What the two illustrations above connote is that the president might be getting increasingly weighed down by the rigours and burden of his office due to his unfavourable health condition, either caused by old age or by ill-health. The fear now pervading everywhere is that the country might, once more, be travelling down an old, beaten path, as it happened during the late President Umaru Yar’Adua’s last days.

On December 17, 2006, Yar’Adua was chosen as the presidential candidate of the ruling PDP for the April 2007 election. Shortly after winning the nomination, he chose Goodluck Jonathan, who was then governor of Bayelsa State, as his vice-presidential candidate. Just like APC sold the candidacy of Buhari to Nigerians as an upright man, then President Olusegun Obasanjo settled for Yar’Adua as a successor on the strength that he (Yar’Adua) was one of the few serving governors at that time, with a spotless record, devoid of any suspicion or charges of corruption. But as soon as he became president, things started happening differently. He was soon bogged down by ill-health which was believed to have plagued him right from his days as governor of Katsina State, between 1999 and 2007.

…the late president’s health dominated discussions everywhere in the country as many Nigerians were kept in the dark on the true state of their president’s health. During this period, the country was virtually on auto pilot as Yar’Adua’s close aides at the Villa scrambled to hold the reins of governance together…


On March 6, 2007, shortly before the presidential elections, he was flown to Germany for medical reasons, thereby fomenting rumours about his health. In the election held on April 21, 2007, he won. After his assumption of office as president on May 29, 2007, Yar’Adua, who suffered from a kidney condition, challenged his critics to a game of squash in an endeavour to end speculations about his health. From then on, the late president’s health dominated discussions everywhere in the country as many Nigerians were kept in the dark on the true state of their president’s health. During this period, the country was virtually on auto pilot as Yar’Adua’s close aides at the Villa scrambled to hold the reins of governance together in the absence of their principal who had almost become human vegetable in the Villa.

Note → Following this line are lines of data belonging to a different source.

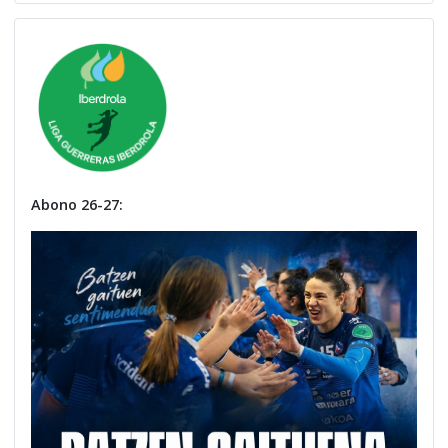
Abono 26-27: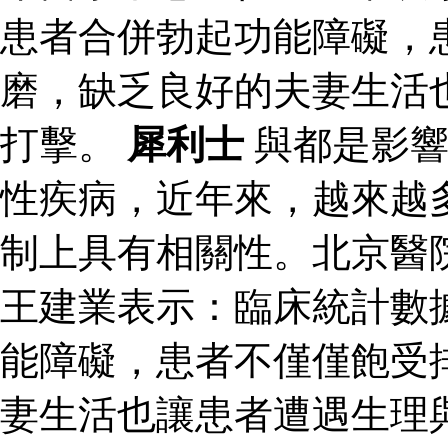
患者合併勃起功能障礙，
磨，缺乏良好的夫妻生活
打擊。
犀利士
與都是影響
性疾病，近年來，越來越
制上具有相關性。北京醫
王建業表示：臨床統計數
能障礙，患者不僅僅飽受
妻生活也讓患者遭遇生理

Yar’Adua finally left the country on November 23, 2009, and was reported to be receiving treatment for pericarditis at a clinic in Saudi Arabia. According to the American Heart Association, a common symptom of acute pericarditis is a sharp, stabbing chest pain, usually coming on quickly. The chest pain may feel like a heart attack. Severe cases of chronic pericarditis can lead to swelling in the stomach and legs and hypotension (low blood pressure). He was never seen in public alive again, and his absence created a dangerous power vacuum in the country.

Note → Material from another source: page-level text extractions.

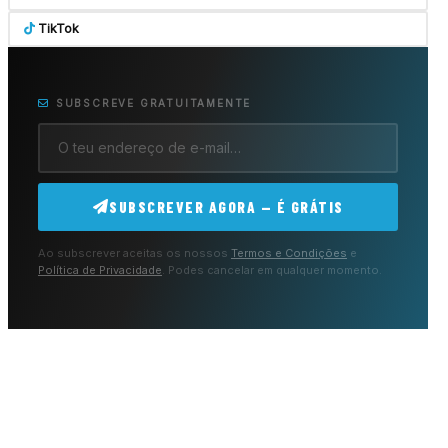
TikTok
SUBSCREVE GRATUITAMENTE
SUBSCREVER AGORA — É GRÁTIS
Ao subscrever aceitas os nossos
Termos e Condições
e
Política de Privacidade
. Podes cancelar em qualquer momento.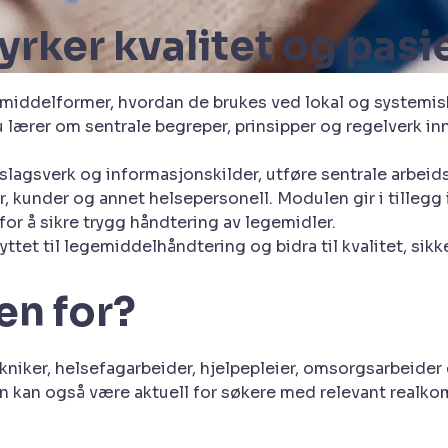
ker kvalitet og pasi
delformer, hvordan de brukes ved lokal og systemisk be
u lærer om sentrale begreper, prinsipper og regelverk in
ppslagsverk og informasjonskilder, utføre sentrale arb
kunder og annet helsepersonell. Modulen gir i tillegg i
or å sikre trygg håndtering av legemidler.
nyttet til legemiddelhåndtering og bidra til kvalitet, s
n for?
ker, helsefagarbeider, hjelpepleier, omsorgsarbeider e
an også være aktuell for søkere med relevant realkomp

On February 9, 2010, the Senate invoked the “doctrine of necessity” to transfer presidential powers to Jonathan, the vice president and declared him acting president, with all the accompanying powers, pending the time Yar’Adua would return to full health. On February 24, 2010, Yar’Adua sneaked into Abuja under the cover of darkness on a life support machine. Various political and religious figures in the country were quickly arranged by his aides to visit the Villa under the guise of seeing the ailing president to “wish him a quick recovery”. It was all a decoy to cover the truth as they all emerged from the Villa to tell Nigerians some blatant lies that the president would make a recovery. He never did. He passed away on May 5, 2010, at the Aso Rock Presidential Villa. The question is: Will history repeat itself? God forbid!